Concorso Rai. Prime indicazioni sulle sedi disponibili. Ma c'è già un ricorso

Arrivano i primi particolari sul nuovo concorso indetto dalla Rai per l'assunzione di 90 giornalisti su base regionale. Il bando ufficiale sarà pubblicato a breve ma per ora è filtrato il numero delle sedi regionali che saranno interessate dalla selezione: saranno 16 e non saranno disponibili posti in Emilia Romagna, Lazio, Lombardia, Toscana e Veneto.

Sui 90 posti disponibili ben 53 sono al Sud, 28 al Nord e 9 al Centro. Dei 53 al Sud, 10 giornalisti saranno destinati in Basilicata, 10 in Calabria, 7 in Campania, 7 in Molise, 7 in Puglia, 5 in Sardegna, 5 in Sicilia, 2 in Abruzzo. Dei 23 al Nord, invece, 9 andranno a lavorare in Valle d’Aosta, 5 in Liguria, 5 nella redazione in lingua italiana di Bolzano, 4 a Trento, 3 nella redazione in lingua italiana del Friuli Venezia Giulia e 2 in Piemonte. I 9 assunti al Centro saranno suddivisi in 5 nelle Marche e 4 in Umbria.

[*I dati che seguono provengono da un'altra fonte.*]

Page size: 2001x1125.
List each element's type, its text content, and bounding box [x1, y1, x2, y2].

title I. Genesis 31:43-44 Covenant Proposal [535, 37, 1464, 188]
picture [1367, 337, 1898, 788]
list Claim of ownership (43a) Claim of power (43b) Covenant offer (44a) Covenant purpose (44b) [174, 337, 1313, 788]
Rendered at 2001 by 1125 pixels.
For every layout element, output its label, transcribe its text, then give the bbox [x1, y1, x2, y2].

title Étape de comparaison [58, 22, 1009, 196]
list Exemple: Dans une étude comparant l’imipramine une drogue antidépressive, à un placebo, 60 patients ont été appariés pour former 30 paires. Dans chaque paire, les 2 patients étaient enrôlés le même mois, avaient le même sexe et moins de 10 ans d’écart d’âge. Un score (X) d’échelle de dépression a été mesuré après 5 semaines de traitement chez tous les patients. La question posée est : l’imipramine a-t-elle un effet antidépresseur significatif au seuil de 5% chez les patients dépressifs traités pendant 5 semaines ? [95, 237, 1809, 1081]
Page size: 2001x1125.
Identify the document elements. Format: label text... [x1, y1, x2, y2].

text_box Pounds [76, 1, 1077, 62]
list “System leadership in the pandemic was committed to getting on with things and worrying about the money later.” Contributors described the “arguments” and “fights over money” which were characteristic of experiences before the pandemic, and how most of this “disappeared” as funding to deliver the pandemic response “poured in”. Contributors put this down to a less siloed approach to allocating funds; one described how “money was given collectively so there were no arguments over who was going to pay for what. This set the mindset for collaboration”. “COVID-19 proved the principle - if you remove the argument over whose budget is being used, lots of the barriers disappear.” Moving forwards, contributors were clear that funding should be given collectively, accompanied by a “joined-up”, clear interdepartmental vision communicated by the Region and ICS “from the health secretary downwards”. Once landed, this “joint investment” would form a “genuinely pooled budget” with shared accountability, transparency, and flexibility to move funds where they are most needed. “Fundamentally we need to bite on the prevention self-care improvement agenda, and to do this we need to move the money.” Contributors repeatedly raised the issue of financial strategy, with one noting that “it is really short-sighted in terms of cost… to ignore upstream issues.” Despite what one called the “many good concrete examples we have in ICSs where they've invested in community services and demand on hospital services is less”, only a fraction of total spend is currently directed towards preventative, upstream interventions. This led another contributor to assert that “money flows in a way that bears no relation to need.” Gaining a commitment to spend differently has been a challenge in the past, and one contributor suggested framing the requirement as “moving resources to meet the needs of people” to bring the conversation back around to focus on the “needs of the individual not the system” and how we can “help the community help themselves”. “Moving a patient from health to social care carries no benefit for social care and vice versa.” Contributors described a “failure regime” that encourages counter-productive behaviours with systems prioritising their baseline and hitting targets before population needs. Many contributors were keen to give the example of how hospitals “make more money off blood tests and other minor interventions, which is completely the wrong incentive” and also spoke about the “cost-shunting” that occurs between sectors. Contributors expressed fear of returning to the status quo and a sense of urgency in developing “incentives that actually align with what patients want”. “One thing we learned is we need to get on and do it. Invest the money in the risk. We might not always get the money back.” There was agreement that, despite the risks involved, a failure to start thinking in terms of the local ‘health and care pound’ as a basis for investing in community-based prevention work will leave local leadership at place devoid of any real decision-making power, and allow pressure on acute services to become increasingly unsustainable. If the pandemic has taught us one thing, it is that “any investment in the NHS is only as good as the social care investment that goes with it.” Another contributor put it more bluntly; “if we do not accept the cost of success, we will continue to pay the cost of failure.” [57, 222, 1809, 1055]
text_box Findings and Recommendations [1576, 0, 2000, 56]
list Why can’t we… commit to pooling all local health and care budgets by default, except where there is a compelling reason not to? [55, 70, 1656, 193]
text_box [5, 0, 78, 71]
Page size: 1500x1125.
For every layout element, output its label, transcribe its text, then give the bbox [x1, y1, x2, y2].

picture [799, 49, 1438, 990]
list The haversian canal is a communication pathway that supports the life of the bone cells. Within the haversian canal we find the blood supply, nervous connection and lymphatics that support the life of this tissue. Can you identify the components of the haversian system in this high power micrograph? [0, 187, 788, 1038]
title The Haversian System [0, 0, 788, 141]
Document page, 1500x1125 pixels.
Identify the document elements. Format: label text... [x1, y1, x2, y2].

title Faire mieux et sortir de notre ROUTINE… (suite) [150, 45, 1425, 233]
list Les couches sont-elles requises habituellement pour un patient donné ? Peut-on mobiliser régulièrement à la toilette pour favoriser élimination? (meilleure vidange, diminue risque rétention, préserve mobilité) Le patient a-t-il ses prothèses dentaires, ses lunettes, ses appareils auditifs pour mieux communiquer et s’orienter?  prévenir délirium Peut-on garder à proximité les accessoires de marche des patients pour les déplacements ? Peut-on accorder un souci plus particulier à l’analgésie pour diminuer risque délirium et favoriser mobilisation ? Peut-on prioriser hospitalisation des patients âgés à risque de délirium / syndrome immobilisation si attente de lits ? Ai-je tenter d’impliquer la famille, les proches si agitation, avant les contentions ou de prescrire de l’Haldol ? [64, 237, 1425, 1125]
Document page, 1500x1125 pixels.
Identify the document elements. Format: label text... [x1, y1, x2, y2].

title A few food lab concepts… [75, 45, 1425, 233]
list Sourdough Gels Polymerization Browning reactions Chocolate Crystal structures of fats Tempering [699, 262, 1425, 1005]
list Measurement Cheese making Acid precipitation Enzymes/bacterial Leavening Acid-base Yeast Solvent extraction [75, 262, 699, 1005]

Il concorso, sebbene preveda graduatorie regionali, non avrà vincoli di partecipazione legati alla residenza, pertanto i candidati dovranno scegliere soltanto la sede per la quale intendono concorrere. Condizione, questa, che sarebbe stata consigliata dall'ufficio legale della Rai, secondo il quale indire concorsi riservati soltanto ai residenti avrebbe potuto presentare elementi di incostituzionalità.

A quanto filtra dagli ambienti Rai, i vincoli che saranno inseriti nel contratto dovrebbero assicurare la tv pubblica contro il fenomeno dei moltissimi trasferimenti, finora registrate in numerose regioni, vincolando alle sedi i vincitori del concorso.

Oltre al concorso l'accordo appena presentato tra l'azienda e i sindacati Usigrai e Fnsi porterà a quello che è stato definito il "giusto contratto", ovvero la regolarizzazione di 250 professionisti che già svolgono attività giornalistica all'interno dell'azienda a cui finora non è stato riconosciuto il contratto giornalistico.

Un accordo, dice il segretario dell'Usigrai, Vittorio Di Trapani, "in cui l'ad Fabrizio Salini ha accettato la sfida" e che "speriamo segni un esempio per tutti". Il concorso, spiega ancora Di Trapani scendendo nei dettagli, sposa "l'obiettivo della trasformazione multimediale dell'azienda" e "sarà su base regionale" secondo necessità; saranno escluse le sedi di Lazio, Lombardia, Toscana, Emilia Romagna e Veneto".

L'iter per il "giusto contratto" ai 250 professionisti, prenderà il via "con un bando pubblicato a cavallo dell'estate" e una selezione in cui verranno tenuti in conto curriculum, professionalità e anzianità del lavoro già svolto. I primi 125 della graduatoria finale "verranno assunti" o passeranno a contratto giornalistico "nella stagione produttiva 2020-2021. Altri 125 in quella 2021-2022".

Il presidente della Federazione della stampa Giuseppe Giulietti ha aggiunto che si tratta di "un accordo che fa onore all'azienda, che risponde all'Articolo 21 della Costituzione, alle direttive della Vigilanza e al contratto di servizio. Ora, accanto al piano industriale, la Rai presenti anche il piano editoriale".

Non tutti, però, sono soddisfatti dell'accordo tra Rai e sindacati. Gli oltre 100 giornalisti risultati idonei nell'ultimo concorso del 2015, riuniti nel "Comitato per l'informazione pubblica, assistiti dall’avvocato Vincenzo Iacovino, hanno presentato un ricorso al giudice del lavoro. "Abbiamo depositato un ricorso davanti al giudice del lavoro contro il nuovo concorso deliberato dalla Rai, in quanto vìola la legge - si legge in una nota diffusa dal comitato. "Il nostro ricorso - continua il comitato - è il primo passo, perché chiederemo conto alla Rai e personalmente ai responsabili, non solo dal punto di vista civile e penale ma anche contabile".